Another session had nutritionist Rujuta Diwekar talking about health and lifestyle with festival curator Mita Kapur. Diwekar believes internet trends to do with superfoods have been created by the market and encouraged listeners to adapt indigenous culinary knowledge into their lifestyles. “Value yourself as you are,” she said in a message to women of all ages.
The session Maps of the Heart had Taiwanese American author Karissa Chen discussing her book Homeseeking with Artika Aurora Bakshi. Chen described her novel as, “a homage to people looking for homes.” Speaking about the effect that researching the lives of people who left their homelands had on her she said, “I had to stop myself from researching as sometimes I was getting too involved.”
At the session titled Clickbait vs Craft, Mimi Alphonsus, editorial director of The Examiner, an independent newspaper in Sri Lanka, digital commentator Riz Razak, and journalist Shanaka Amarasinghe spoke about the divide between traditional media and social media. “Legacy and established media always had their motives, with the digital world it has been democratized. Though you have to strike a balance. I don’t have a problem if the title is sexy and if that gets someone to read a piece, that’s great!” said Alphonsus. “What we have to care about is the 8-second attention span and keep our integrity intact. News has become entertainment and the radical notion I have is we have to become the circus freak,” said Razak. Amarasinghe agreed that the news has indeed become like a reality show.

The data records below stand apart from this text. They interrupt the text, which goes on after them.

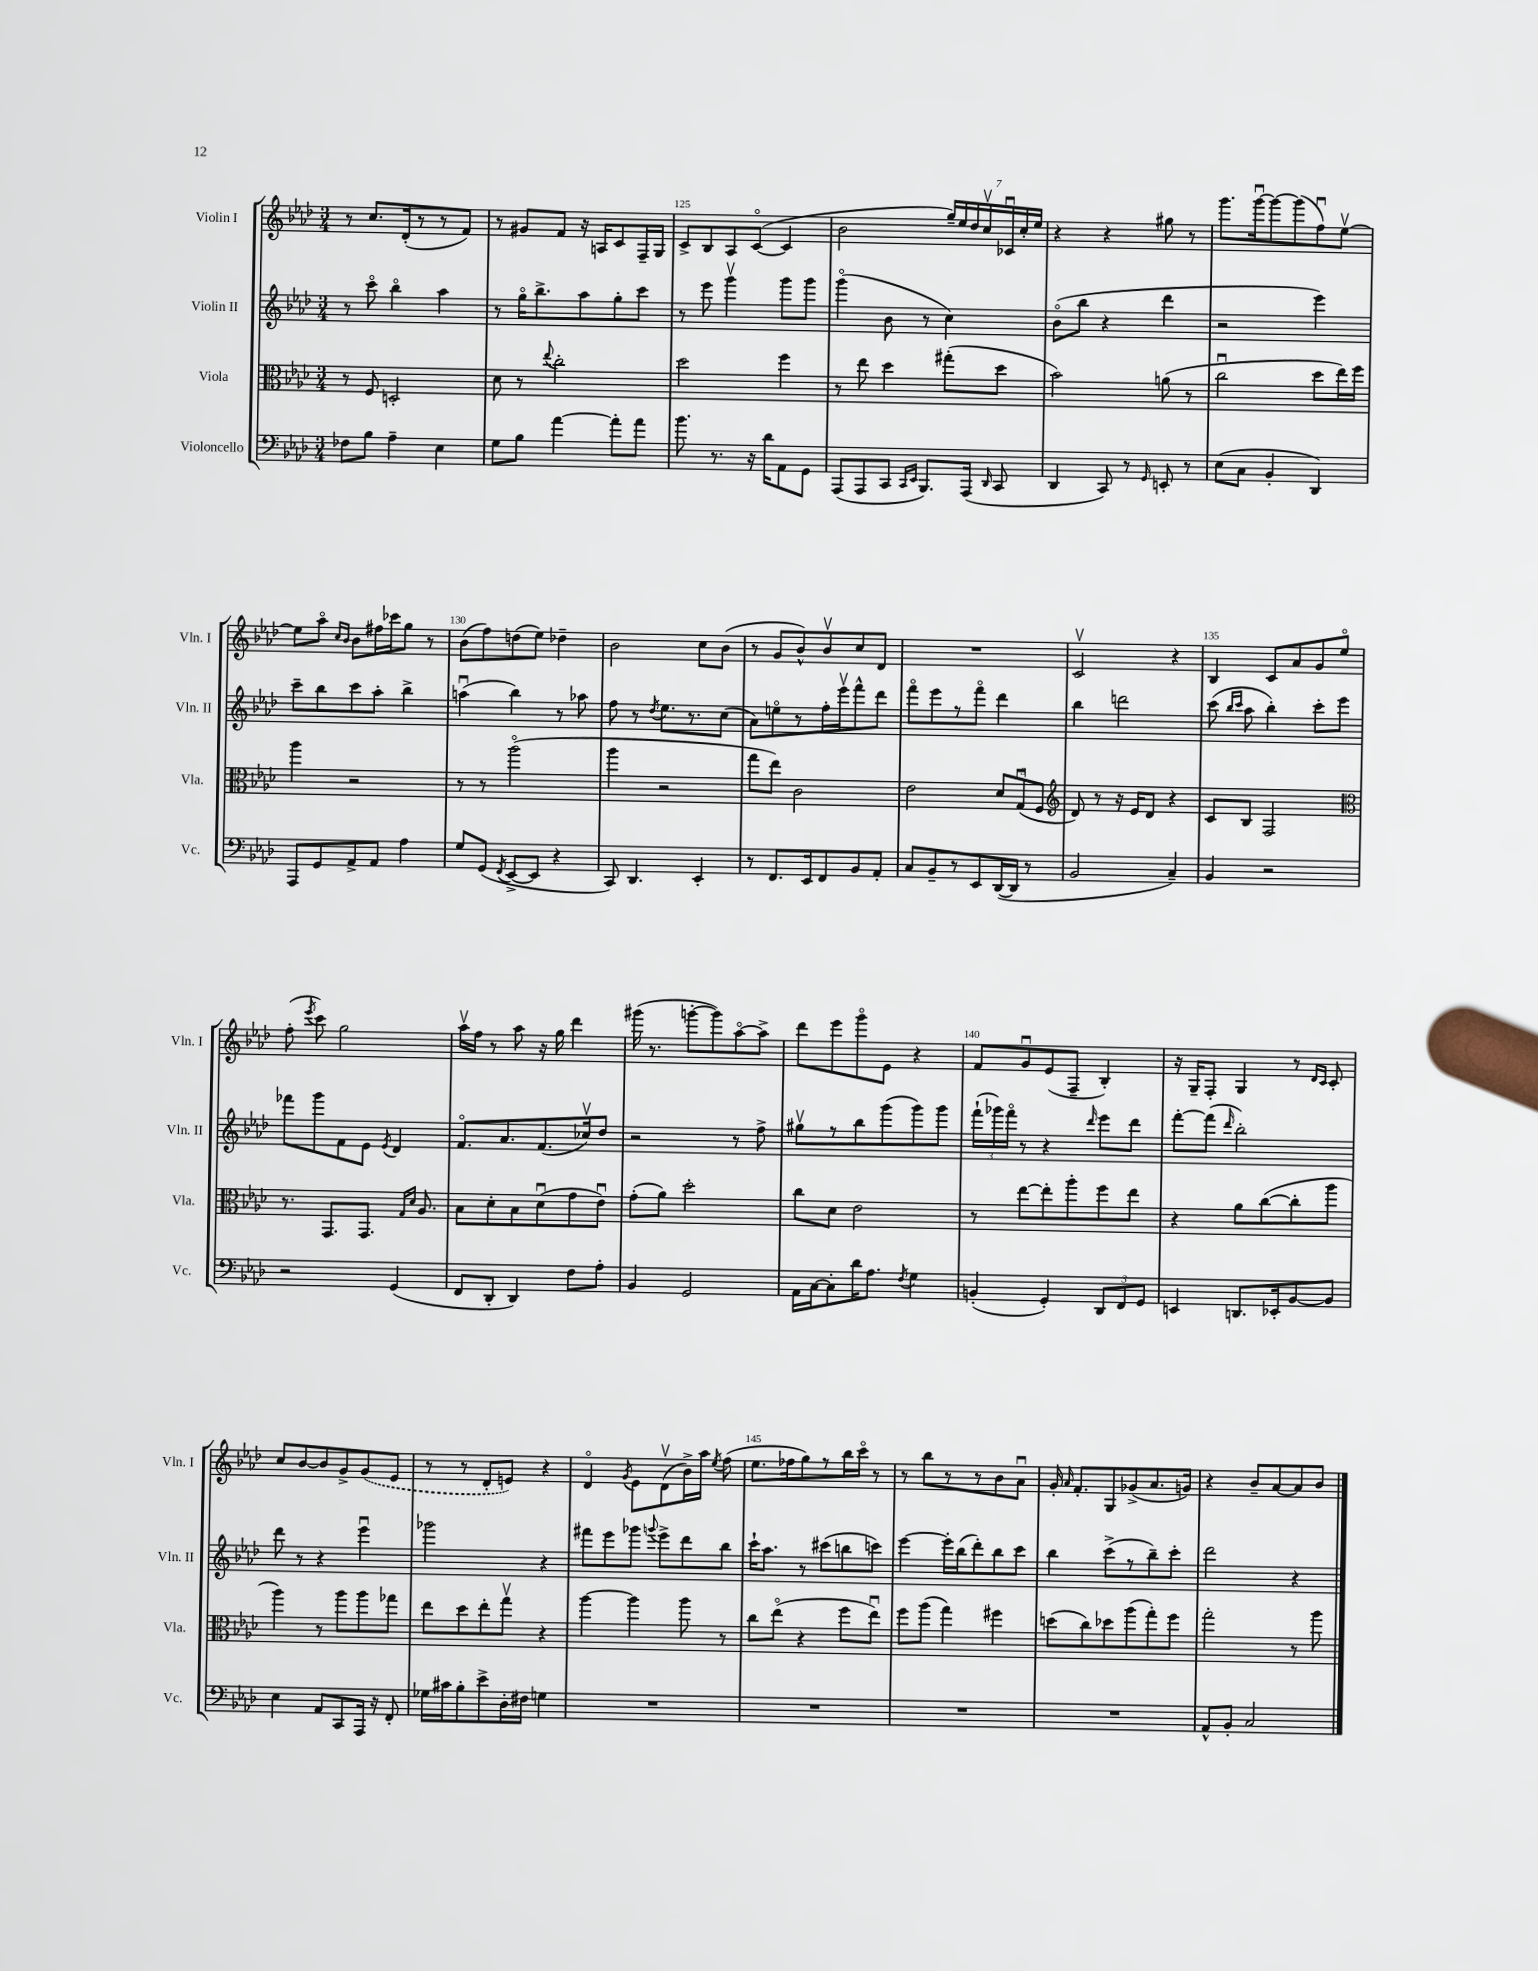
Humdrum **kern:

**kern	**kern	**kern	**kern
*part4	*part3	*part2	*part1
*staff4	*staff3	*staff2	*staff1
*I"Violoncello	*I"Viola	*I"Violin II	*I"Violin I
*I'Vc.	*I'Vla.	*I'Vln. II	*I'Vln. I
*clefF4	*clefC3	*clefG2	*clefG2
*k[b-e-a-d-]	*k[b-e-a-d-]	*k[b-e-a-d-]	*k[b-e-a-d-]
*M3/4	*M3/4	*M3/4	*M3/4
=123	=123	=123	=123
8F-X\L	8r	8r	8r
8B-\J	8F/	8ccc\	8.cc/L
4A-~\	2Dn'/	4bb-\	.
.	.	.	(16d-'/k
.	.	.	8r
4E-\	.	4aa-\	8r
.	.	.	8f/J)
=124	=124	=124	=124
8G\L	8d-\	8r	8r
8B-\J	8r	16gg\KL	8g#X/L
.	.	8.bb-^\	.
.	8qqee-/	.	.
[4a-\	2cc'\	.	8f/J
.	.	8aa-\	16r
.	.	.	16An/KL
8a-'\L]	.	8gg'\	8c/
8a-\J	.	8ccc\J	16F~/L
.	.	.	16G/JJ
=125	=125	=125	=125
8.b-\	2dd-\	8r	8c^/L
.	.	8eee-\	8B-/
8.r	.	.	.
.	.	4gggv\	8A-/
16r	.	.	([8c/J
16d-\KL	.	.	.
8AA-\	4ff\	8ggg\L	4c/]
8GG\J	.	8ggg\J	.
=126	=126	=126	=126
(8AAA-/L	8r	(4ggg\	2b-\
8AAA-/	8ee-\	.	.
8CC/J	4dd-\	8b-\	.
16qqCC/LL	.	.	.
16qqEE-/JJ	.	.	.
8.BBB-/L)	.	8r	.
.	(8gg#X'\L	4cc\)	28gg~/LL)
.	.	.	28ee-/
(16AAA-/Jk	.	.	.
.	.	.	28dd-/
.	.	.	28ccv/
16qqDD-/	.	.	.
8CC/	8dd-\J	.	.
.	.	.	28c-Xu/
.	.	.	28cc'/
.	.	.	28ee-/JJ
=127	=127	=127	=127
4DD-/	2b-\)	(8b-\L	4r
.	.	8bb-\J	.
8CC/)	.	4r	4r
8r	.	.	.
16qqGG/	.	.	.
8EEn'/	(8an\	4ddd-\	8gg#X\
8r	8r	.	8r
=128	=128	=128	=128
(8E-\L	2ccu\	2r	8.ggg\L
8C\J	.	.	.
.	.	.	[16gggu\k
4BB-'/	.	.	8ggg\_
.	.	.	(8ggg\]
4DD-/)	8dd-\L	4eee-\)	8ffu\)
.	16ee-\L)	.	[8ee-v\J
.	16ff\JJ	.	.
!!LO:LB:g=z
=129	=129	=129	=129
8AAA-/L	4aa-\	8ccc~\L	8ee-\L]
8GG/	.	8bb-\	8aa-\J
.	.	.	16qqcc/LL
.	.	.	16qqb-/JJ
8AA-^/	2r	8ccc\	8b-\L
8AA-/J	.	8aa-'\J	16ff#X\L
.	.	.	16ccc-X\J
4A-\	.	4bb-^\	8gg\J
.	.	.	8r
=130	=130	=130	=130
8G/L	8r	(4aanu\	(8b-\L
(8GG/J	8r	.	8ff\)
8qFF/	.	.	.
[8EE-^/L	(2aa-\	4bb-\)	(8ddn\
8EE-/J]	.	.	8ee-\J)
4r	.	8r	4dd-X~\
.	.	8aa-X\	.
=131	=131	=131	=131
8CC/)	4aa-\	8ff\	2b-\
4.DD-/	.	8r	.
.	.	8qdd-/	.
.	2r	8.ee-\L	.
.	.	8.r	.
4EE-'/	.	.	8cc\L
.	.	(8cc\J	(8b-\J
=132	=132	=132	=132
8r	8gg\L	8a-\L)	8r
8.FF/L	8ee-\J)	8een\	8g/L
.	2c\	8r	8b-^^/)
16EE-/k	.	.	.
8FF/	.	16ff'\L	8b-v/
.	.	16eee-v\J	.
8BB-/	.	8fff^^\	8cc/
8AA-'/J	.	8ddd-\J	8d-/J
=133	=133	=133	=133
8C/L	2e-\	8fff\L	2.r
8BB-~/	.	8eee-\	.
8r	.	8r	.
8EE-/	.	8fff\J	.
([16DD-/L	12d-/L	4ddd-\	.
16DD-/JJ]	.	.	.
.	(12Gu/	.	.
8r	.	.	.
.	12F/J	.	.
=134	=134	=134	=134
*	*clefG2	*	*
2BB-/	8d-/)	4bb-\	2cv/
.	8r	.	.
.	16r	2dddn\	.
.	16e-/KL	.	.
.	8d-/J	.	.
4C~/)	4r	.	4r
=135	=135	=135	=135
4BB-/	8c/L	(8ccc\	4B-/
.	.	16qqbb-/LL	.
.	.	16qqccc/JJ	.
.	8B-/J	8aa-\	.
2r	2F/	4bb-'\)	8c/L
.	.	.	8a-/
.	.	8ccc'\L	8g/
.	.	8eee-\J	8ee-/J
!!LO:LB:g=z
=136	=136	=136	=136
*	*clefC3	*	*
2r	8.r	8fff-X\L	(8ff'\
.	.	.	8qeee-/
.	.	8ggg\	8ccc\)
.	8.GG/L	.	.
.	.	8f\	2gg\
.	8.GG/J	8e-\J	.
.	.	8qe-/	.
(4GG/	.	4d-/	.
.	16qqG/LL	.	.
.	16qqd-/JJ	.	.
.	8.A-/	.	.
=137	=137	=137	=137
8FF/L	8B-\L	8.f/L	16aa-v\LL
.	.	.	16ff\JJ
8DD-'/J	8d-'\	.	8r
.	.	8.a-/	.
4DD-/)	8B-\	.	8aa-\
.	(8d-u\	(8.f/	16r
.	.	.	16gg\
8F\L	8g\	.	4ddd-\
.	.	16cc-Xv/k)	.
8A-'\J	8e-u\J)	8dd-/J	.
=138	=138	=138	=138
4BB-/	(8g'\L	2r	(16ggg#X\
.	.	.	8.r
.	8a-\J)	.	.
2GG/	2dd-'\	.	[8gggn'\L
.	.	.	8ggg\])
.	.	8r	[8aa-\
.	.	8ff^\	8aa-^\J]
=139	=139	=139	=139
16AA-\LL	8cc\L	8gg#Xv\L	8ddd-\L
[16C\J	.	.	.
8C'\]	8d-\J	8r	8eee-\
16d-\K	2e-\	8bb-\	8ggg\
8.A-\J	.	.	.
.	.	(8ggg\	8e-\J
8qF/	.	.	.
4G\	.	8ggg\)	4r
.	.	8ggg\J	.
=140	=140	=140	=140
(4BBn'/	8r	(24fff`\LL	8f/L
.	.	24ggg-X\)	.
.	.	24fff\JJ	.
.	[8ee-\L	8r	8gu/
4GG'/)	8ee-'\]	4r	(8e-/
.	8aa-'\	.	8F~/J
.	.	16qqddd-/	.
12DD-/L	8ff\	8eee-\L	4B-'/)
12FF/	.	.	.
.	8ee-\J	8ddd-\J	.
12GG/J	.	.	.
=141	=141	=141	=141
4EEn/	4r	[8fff'\L	16r
.	.	.	16G~/KL
.	.	(8fff\J]	8F'/J
.	.	16qqddd-/	.
8.DDn/L	8a-\L	2bb-'\)	4G/
.	([8cc\	.	.
16EE-X'/k	.	.	.
[8BB-/	8cc'\]	.	8r
.	.	.	16qqd-/LL
.	.	.	16qqc/JJ
8BB-/J]	8aa-\J	.	8c'/
!!LO:LB:g=z
=142	=142	=142	=142
4E-\	4aa-\)	8ddd-\	8cc/L
.	.	8r	[8b-/
8AA-/L	8r	4r	8b-/]
8CC/	8aa-\L	.	8g^/
16AAA-/Jk	8aa-\	4eee-u\	(8g/
16r	.	.	.
8FF'/	8gg-X\J	.	8e-/J
=143	=143	=143	=143
16G-X\LL	8ee-\L	2ggg-X\	8r
16c#X\J	.	.	.
8B-'\	8dd-\	.	8r
8e-^\	8ee-'\	.	8d-'/L
16D-'\L	8ggv\J	.	8en/J)
16F#X\JJ	.	.	.
4Gn\	4r	4r	4r
=144	=144	=144	=144
2.r	[4aa-\	8fff#X\L	4d-/
.	.	8eee-\	.
.	.	.	8qg/
.	4aa-\]	8ggg-X\J	8e-\L
.	.	8qqgggn/	.
.	.	8eee-^\L	(8d-v\
.	8aa-\	8ddd-\	16b-^\L)
.	.	.	16aa-\JJ
.	.	.	8qee-/
.	8r	8bb-\J	(8ff\
=145	=145	=145	=145
2.r	8cc\L	16ccc`\KL	8.ee-\L
.	.	8.aa-\J	.
.	(8ee-\J	.	.
.	.	.	16ff-X\k
.	4r	8r	8gg\)
.	.	(8ccc#X\L	8r
.	8ff\L	8bbn\	16bb-\L
.	.	.	16ccc\JJ
.	8ee-u\J)	8cccn\J)	8r
=146	=146	=146	=146
2.r	8ff\L	[4eee-\	8r
.	(8aa-\J	.	8bb-\L
.	4gg\)	16eee-'\LL]	8r
.	.	(16bb-\J	.
.	.	8ddd-'\)	8r
.	4ff#X\	8bb-\	8b-\
.	.	8ccc\J	8a-u\J
=147	=147	=147	=147
2.r	(8ddn\L	4bb-\	16g'/
.	.	.	16qqa-/
.	.	.	8.f'/L
.	8cc\)	.	.
.	8dd-X\	(8ccc^\L	8G/
.	(8aa-\	8r	(8g-X^/
.	8gg'\)	8bb-~\)	8.a-/
.	8ff\J	8ccc'\J	.
.	.	.	16gn/Jk)
=148	=148	=148	=148
8AA-^^/L	2gg'\	2ddd-\	4r
8BB-'/J	.	.	.
2C/	.	.	8b-~/L
.	.	.	[8a-/
.	8r	4r	8a-/]
.	8aa-\	.	8b-/J
==	==	==	==
*-	*-	*-	*-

The concluding day had Aanchal Malhotra, Alice Albinia and Karissa Chen in conversation with Sukanya Wignaraja in a session titled The Lively Lives of Letters, Heirlooms, and Cities. “We are living the consequences of our ancestors. I was writing when the politics of India was changing and rewiring the understanding of identity,” said Albinia whose time in Delhi inspired her titles, Empires of the Indus and Leela’s Book. Chen too spoke about identity: “I had to imagine in my book how it could have been to leave Taiwan and then I thought of my grandfather who left Shanghai for America.” Malhotra spoke about how collecting stories of the Partition left her in a dense fog of memories. Academic Ruvani Ranasinha’s conversation with Deepa Bhasthi touched on the International Booker Prize winning translator’s connection with Kannada, her mother tongue, and her irritation at the obsession with “proper English” in translations.
The last session had actor Shabana Azmi talking to Ashok Ferrey about her life. “I am a firm believer of formal training; I would’ve been a different kind of actor if that didn’t happen to me. I grew up surrounded by theatre and poetry and through osmosis I believe I got to learn a lot,” she said. She believes the OTT medium hasn’t lived up to the promise. “Even they are depending on famous names, which is counterproductive. Better things should’ve come out from this medium,” she said.

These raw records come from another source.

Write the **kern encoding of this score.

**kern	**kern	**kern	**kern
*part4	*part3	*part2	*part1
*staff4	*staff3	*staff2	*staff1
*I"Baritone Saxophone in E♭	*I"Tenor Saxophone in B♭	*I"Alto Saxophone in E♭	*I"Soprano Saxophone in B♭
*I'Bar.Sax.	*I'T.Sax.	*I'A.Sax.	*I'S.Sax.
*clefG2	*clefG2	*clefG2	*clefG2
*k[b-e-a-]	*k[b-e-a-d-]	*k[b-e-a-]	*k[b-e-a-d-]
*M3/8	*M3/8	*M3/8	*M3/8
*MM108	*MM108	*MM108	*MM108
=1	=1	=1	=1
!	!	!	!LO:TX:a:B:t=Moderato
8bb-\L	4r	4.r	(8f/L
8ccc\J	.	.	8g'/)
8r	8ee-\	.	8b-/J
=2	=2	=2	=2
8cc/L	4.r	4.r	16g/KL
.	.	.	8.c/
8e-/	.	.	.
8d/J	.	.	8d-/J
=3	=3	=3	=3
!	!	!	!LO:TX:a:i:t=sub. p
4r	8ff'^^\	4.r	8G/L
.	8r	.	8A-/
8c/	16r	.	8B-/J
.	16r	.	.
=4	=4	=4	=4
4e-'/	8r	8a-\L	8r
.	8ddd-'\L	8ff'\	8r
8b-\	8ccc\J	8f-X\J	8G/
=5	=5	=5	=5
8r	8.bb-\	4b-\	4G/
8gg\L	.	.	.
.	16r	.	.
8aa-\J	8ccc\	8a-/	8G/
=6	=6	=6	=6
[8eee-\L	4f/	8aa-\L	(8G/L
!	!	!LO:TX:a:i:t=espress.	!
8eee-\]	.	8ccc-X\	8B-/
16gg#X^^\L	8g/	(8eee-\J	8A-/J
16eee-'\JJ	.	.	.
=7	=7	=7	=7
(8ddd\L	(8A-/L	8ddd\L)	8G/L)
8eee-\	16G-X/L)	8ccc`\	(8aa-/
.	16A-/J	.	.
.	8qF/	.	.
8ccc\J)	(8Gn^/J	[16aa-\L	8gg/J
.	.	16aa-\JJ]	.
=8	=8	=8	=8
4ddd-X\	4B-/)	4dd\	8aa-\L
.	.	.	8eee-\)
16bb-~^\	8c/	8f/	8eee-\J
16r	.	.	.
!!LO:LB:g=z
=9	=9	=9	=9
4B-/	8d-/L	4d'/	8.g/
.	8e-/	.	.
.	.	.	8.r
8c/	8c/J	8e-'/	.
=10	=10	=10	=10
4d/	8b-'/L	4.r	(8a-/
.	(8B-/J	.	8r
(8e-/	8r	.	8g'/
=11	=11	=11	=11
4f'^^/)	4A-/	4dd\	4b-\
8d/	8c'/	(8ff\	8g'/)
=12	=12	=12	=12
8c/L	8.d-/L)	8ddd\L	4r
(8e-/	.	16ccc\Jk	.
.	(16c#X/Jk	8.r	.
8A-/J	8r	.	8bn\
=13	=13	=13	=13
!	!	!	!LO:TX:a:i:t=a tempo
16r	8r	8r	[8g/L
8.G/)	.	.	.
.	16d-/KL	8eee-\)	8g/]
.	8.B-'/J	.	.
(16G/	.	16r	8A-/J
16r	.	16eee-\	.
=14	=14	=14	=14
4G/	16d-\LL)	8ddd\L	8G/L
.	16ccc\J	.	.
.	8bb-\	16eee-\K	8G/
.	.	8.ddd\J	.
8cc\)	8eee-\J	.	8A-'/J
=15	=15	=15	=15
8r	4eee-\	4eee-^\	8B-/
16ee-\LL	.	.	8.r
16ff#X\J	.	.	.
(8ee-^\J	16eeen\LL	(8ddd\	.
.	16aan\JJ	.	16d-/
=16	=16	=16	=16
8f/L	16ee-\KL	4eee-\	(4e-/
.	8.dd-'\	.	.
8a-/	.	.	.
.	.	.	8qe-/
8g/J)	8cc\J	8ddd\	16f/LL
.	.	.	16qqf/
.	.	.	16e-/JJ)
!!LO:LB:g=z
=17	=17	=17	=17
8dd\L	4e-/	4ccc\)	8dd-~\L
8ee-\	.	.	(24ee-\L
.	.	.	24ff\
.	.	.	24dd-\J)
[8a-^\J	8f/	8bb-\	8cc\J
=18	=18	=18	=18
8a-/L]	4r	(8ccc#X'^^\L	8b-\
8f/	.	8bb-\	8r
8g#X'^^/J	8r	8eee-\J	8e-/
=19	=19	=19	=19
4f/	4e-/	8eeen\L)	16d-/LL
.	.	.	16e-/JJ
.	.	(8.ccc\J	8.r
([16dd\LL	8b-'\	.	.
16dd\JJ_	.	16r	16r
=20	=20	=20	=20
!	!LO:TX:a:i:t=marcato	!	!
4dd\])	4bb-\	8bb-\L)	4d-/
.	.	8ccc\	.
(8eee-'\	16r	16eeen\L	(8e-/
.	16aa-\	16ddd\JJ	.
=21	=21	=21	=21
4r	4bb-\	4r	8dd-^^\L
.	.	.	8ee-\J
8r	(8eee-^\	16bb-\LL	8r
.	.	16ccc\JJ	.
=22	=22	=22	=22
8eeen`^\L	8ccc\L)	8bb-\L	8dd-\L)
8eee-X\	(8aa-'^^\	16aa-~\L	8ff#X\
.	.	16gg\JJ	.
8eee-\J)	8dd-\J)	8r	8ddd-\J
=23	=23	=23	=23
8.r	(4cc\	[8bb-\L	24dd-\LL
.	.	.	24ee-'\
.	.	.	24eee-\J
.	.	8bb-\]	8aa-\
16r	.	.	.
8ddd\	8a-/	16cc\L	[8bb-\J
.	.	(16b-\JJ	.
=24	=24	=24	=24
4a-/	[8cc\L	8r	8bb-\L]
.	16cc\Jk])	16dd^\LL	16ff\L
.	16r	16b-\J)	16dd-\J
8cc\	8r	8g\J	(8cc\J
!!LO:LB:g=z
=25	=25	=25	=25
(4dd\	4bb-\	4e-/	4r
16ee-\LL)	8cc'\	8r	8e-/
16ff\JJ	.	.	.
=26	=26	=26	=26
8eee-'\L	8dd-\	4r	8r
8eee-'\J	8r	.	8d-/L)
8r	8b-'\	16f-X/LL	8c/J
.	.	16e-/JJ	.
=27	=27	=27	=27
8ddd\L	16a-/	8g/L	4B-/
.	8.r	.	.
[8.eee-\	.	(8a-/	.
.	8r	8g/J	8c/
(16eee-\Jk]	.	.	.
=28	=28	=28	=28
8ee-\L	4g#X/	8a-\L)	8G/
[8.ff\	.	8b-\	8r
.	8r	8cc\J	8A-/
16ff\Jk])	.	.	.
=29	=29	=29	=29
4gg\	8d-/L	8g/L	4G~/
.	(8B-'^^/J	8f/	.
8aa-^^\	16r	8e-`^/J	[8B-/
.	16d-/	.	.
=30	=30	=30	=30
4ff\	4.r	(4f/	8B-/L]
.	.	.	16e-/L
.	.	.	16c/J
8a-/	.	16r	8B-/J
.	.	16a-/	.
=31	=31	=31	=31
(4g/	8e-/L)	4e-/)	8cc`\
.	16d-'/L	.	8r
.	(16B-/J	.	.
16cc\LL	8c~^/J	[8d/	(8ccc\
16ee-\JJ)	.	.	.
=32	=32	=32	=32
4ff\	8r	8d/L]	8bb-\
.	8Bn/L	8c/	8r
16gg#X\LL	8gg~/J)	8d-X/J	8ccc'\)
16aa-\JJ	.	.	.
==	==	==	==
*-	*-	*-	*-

The festival also had activities for children, an art festival around the theme, The Resilient Isle, which explored Sri Lanka’s grit and determination to overcome difficult times, a jazz concert by Quintetto Denner, a theatre workshop, and a film screening of Sulochana Peiris’s 93-minute documentary, Pettah, on Colombo’s most dynamic commercial area.
All in all, the Ceylon Literary and Arts Festival presented the many sides of intellectual life in Serendip.
Chittajit Mitra (he/him) is a queer writer, translator and editor from Allahabad. He is co-founder of RAQS, an organisation working on gender, sexuality and mental health.